His latest work, Blood from Stone, which is on display in Auckland’s Viaduct Harbour as part of the Aotearoa Art Fair Sculpture Trail, has parts that are some of the most challenging sculpting Olley has ever done.

‘‘There were areas that were more challenging to get tools into and actually accomplish.’’

Blood from Stone, which sits alongside pieces such as Lisa Reihana’s ANZAC, Reuben Paterson’s Koro and Gregor Kregar’s T-Rex Reflection, is also an example of a new approach to finishing his work. In the past, it has often been highly finished such as Hand Down (2.1m×1.5m) which won the Auckland Botanic Gardens Friends of the Gardens Acquisition Award and the People’s Choice Award.

‘‘I’m enjoying the different textures, because it pulls the eye.

‘‘People see one texture and then another texture and think of two different stones, but these stones you can texture. So, they have a different feeling, which is adding to the feeling of the finished work.’’

Another view of Olley at work.
Another view of Olley at work.
Olley has always sought to make his pieces more tactile.

‘‘A tactile finish has been a core principle from the beginning. We’ve always encouraged people to touch the stone.’’

Each of his works takes months to make. In the early stages, partner Amelia works with him on the conceptual side of the piece.

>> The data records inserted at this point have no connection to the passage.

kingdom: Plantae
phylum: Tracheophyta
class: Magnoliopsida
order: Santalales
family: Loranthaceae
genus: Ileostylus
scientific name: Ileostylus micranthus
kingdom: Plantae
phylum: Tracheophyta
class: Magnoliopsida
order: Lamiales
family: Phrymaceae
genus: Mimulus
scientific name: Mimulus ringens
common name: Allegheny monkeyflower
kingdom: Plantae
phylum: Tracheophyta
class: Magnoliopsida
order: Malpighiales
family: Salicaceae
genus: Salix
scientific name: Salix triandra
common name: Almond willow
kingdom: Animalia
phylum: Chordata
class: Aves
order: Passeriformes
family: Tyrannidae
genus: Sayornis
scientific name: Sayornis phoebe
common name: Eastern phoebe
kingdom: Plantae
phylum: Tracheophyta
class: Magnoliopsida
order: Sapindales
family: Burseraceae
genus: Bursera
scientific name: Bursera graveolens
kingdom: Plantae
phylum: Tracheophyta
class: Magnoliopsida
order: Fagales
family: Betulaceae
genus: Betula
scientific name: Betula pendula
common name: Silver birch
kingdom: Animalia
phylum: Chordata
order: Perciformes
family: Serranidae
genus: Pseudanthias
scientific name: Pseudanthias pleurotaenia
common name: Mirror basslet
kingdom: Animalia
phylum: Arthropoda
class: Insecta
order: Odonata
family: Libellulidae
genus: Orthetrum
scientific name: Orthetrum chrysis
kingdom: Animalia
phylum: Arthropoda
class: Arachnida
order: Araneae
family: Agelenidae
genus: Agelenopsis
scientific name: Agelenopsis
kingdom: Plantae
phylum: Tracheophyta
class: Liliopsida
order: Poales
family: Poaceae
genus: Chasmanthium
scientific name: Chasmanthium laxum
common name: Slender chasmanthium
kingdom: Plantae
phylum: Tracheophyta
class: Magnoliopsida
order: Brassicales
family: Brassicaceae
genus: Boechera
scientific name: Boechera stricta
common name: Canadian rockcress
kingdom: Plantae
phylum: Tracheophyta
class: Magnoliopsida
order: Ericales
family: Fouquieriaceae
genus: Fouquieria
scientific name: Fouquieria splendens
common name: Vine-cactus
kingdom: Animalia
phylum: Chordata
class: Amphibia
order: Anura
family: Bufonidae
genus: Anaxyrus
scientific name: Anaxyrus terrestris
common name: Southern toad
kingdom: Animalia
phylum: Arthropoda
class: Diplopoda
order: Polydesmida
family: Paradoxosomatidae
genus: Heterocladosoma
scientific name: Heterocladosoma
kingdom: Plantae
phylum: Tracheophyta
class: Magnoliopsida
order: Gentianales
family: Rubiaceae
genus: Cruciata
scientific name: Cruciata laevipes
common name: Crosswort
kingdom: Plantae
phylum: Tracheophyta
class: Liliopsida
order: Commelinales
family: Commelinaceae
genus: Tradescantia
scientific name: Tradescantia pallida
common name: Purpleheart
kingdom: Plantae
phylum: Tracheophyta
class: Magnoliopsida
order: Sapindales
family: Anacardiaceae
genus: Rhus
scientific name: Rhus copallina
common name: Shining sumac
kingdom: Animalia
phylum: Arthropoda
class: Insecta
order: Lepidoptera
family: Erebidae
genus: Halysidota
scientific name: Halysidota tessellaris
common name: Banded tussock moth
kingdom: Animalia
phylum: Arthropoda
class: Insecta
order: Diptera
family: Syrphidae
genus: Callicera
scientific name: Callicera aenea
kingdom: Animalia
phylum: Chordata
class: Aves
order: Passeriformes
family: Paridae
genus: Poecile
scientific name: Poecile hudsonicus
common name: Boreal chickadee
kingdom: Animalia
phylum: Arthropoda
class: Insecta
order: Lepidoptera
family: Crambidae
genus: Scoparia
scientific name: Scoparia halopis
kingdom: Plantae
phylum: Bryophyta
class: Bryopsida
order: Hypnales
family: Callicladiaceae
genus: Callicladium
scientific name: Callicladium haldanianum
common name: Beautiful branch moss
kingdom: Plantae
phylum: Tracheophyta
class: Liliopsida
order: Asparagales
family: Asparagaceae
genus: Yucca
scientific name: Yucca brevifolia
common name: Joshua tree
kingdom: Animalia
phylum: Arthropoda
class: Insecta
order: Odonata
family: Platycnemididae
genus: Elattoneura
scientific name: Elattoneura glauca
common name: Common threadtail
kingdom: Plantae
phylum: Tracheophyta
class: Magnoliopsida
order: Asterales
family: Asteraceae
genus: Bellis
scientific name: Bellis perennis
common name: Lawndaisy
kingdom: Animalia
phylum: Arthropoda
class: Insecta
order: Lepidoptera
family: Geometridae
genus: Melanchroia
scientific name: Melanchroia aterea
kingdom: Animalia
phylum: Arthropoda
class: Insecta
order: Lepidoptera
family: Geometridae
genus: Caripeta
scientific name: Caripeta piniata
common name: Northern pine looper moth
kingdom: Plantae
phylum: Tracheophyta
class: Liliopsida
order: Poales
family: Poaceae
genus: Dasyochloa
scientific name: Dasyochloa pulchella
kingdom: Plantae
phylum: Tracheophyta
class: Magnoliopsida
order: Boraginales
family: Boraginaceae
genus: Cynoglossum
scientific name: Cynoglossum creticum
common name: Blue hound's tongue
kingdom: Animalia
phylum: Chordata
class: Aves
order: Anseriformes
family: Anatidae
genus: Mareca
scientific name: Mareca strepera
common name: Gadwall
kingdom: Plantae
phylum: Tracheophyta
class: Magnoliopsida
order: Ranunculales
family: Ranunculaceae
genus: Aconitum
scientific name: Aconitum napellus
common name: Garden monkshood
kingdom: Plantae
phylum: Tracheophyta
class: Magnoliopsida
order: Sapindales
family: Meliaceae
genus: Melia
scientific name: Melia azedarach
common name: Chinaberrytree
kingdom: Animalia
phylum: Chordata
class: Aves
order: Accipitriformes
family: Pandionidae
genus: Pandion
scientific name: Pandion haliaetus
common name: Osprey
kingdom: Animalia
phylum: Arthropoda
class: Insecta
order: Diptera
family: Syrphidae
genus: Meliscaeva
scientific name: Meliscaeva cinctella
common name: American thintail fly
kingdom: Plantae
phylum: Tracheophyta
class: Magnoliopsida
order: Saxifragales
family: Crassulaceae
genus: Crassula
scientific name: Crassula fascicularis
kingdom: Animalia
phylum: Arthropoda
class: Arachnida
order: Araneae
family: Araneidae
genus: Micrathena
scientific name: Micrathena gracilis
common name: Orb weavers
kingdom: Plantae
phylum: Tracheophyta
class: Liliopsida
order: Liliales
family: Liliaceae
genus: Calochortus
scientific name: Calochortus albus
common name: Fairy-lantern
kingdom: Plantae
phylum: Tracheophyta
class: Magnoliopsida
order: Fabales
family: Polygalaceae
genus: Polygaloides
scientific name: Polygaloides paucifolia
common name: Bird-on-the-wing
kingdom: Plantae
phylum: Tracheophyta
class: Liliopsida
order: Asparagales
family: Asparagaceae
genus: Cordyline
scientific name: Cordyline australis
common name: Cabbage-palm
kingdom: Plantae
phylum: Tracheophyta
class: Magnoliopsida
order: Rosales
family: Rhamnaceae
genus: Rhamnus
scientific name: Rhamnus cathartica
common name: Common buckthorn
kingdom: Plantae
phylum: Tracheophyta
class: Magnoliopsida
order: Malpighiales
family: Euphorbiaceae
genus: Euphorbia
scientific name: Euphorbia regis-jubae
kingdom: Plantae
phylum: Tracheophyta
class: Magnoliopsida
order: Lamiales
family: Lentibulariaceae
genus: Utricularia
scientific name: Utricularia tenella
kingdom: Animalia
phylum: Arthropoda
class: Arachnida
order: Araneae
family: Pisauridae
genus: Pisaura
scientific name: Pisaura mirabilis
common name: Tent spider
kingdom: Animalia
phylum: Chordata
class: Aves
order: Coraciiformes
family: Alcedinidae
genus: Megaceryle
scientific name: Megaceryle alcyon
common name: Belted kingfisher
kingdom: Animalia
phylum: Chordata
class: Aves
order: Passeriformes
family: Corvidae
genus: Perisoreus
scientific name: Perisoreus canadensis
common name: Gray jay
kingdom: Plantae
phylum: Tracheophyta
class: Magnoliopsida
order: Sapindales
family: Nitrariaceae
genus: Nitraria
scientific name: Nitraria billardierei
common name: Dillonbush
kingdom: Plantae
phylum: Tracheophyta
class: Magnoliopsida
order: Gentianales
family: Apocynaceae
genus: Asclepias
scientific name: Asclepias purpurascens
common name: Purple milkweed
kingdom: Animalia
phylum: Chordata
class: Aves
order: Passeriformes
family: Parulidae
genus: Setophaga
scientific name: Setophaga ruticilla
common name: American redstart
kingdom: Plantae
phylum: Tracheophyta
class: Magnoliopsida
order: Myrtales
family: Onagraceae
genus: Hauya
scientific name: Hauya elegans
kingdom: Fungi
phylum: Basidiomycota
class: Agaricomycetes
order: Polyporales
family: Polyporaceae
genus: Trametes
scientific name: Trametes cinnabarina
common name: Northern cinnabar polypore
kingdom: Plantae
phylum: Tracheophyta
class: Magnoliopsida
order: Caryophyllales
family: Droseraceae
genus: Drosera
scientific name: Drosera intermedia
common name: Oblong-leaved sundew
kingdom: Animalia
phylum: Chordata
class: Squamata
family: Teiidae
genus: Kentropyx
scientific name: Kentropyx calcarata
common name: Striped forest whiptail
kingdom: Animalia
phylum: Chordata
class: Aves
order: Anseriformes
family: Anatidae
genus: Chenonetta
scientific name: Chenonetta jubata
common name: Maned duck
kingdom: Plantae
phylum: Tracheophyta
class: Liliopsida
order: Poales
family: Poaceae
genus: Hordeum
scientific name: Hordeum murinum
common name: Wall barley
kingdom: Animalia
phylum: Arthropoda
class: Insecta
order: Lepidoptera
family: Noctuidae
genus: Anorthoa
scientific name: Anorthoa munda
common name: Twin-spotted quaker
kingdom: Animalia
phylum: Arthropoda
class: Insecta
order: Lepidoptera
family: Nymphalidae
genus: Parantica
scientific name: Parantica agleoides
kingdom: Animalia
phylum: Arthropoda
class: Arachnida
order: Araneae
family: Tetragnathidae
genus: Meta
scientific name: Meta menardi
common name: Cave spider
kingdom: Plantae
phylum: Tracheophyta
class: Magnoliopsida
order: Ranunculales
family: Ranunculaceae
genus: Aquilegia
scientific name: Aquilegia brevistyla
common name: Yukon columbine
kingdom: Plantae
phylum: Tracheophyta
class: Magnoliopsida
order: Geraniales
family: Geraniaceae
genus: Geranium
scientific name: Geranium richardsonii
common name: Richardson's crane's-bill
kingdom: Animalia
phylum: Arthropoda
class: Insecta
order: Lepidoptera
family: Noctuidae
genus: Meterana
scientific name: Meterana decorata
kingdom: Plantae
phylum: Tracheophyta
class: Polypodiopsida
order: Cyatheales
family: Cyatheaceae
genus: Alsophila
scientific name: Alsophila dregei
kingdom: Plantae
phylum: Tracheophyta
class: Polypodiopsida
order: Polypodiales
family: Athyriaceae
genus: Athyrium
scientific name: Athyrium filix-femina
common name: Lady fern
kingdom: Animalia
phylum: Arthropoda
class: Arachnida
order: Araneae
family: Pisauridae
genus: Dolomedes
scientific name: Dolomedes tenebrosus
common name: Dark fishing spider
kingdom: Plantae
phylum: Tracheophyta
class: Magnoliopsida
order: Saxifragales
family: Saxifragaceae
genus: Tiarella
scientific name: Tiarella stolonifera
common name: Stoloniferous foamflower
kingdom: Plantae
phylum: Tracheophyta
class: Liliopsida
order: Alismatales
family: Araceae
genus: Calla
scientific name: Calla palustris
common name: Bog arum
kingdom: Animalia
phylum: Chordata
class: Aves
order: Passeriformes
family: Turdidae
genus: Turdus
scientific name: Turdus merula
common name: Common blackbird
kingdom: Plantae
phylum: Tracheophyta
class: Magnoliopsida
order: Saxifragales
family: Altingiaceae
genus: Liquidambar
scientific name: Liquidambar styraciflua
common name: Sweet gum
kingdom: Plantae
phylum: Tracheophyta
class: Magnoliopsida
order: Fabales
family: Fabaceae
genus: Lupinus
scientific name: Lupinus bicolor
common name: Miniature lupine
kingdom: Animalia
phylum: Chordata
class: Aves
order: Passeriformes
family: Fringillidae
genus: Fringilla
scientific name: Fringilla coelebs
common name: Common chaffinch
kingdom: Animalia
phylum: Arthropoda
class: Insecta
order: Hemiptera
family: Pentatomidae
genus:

‘‘We’re very much right there together.’’

Olley focuses on one work at a time, working full-time, but does listen to his body when he needs a break. He works outside under a roof to shelter him from the sun and rain, but it has no walls, allowing the dust from the carving to dissipate with the help of a blower. He wears eye, ear and dust protection.

‘‘I blow the dust so it’s always moving away from me. I don’t like it to be clouding around me.’’

He admits winters in Luggate are cold and difficult to handle, but he dresses for the conditions.

‘‘The dust all goes away and I have pressurised air to clean it all up and so it’s kind of just a necessary hardship that I endure. But I have a decent space to do it and the lifting gear to lift these big rocks, some of them four, five tonnes.’’

These days there is no music going through his protective earmuffs; instead, he concentrates on the task at hand.

‘‘I cannot make a mistake, I can’t. I’ve learnt to work without really making [them]. I mean, to me, I always make mistakes; there’s not a work I have that I couldn’t have done better — you could never reach the very pinnacle, you can always do better.

‘‘I can’t afford to cut off a fingertip or a major part because you can’t put it back on, I can’t just glue it on. I wouldn’t be happy with that, so I like to work with that strictness of focus because, when you finish it, you’re just so satisfied that you’ve done it.’’

• Olley is one of four Otago artists exhibiting at the Aotearoa Art Fair from April 30-May 3 at the Auckland Viaduct Events Centre, alongside Nicola Bennett, from Alexandra, and Dunedin artists Nigel Brown and Jackson Harry. Dunedin’s Milford Gallery is also showing multiple artists.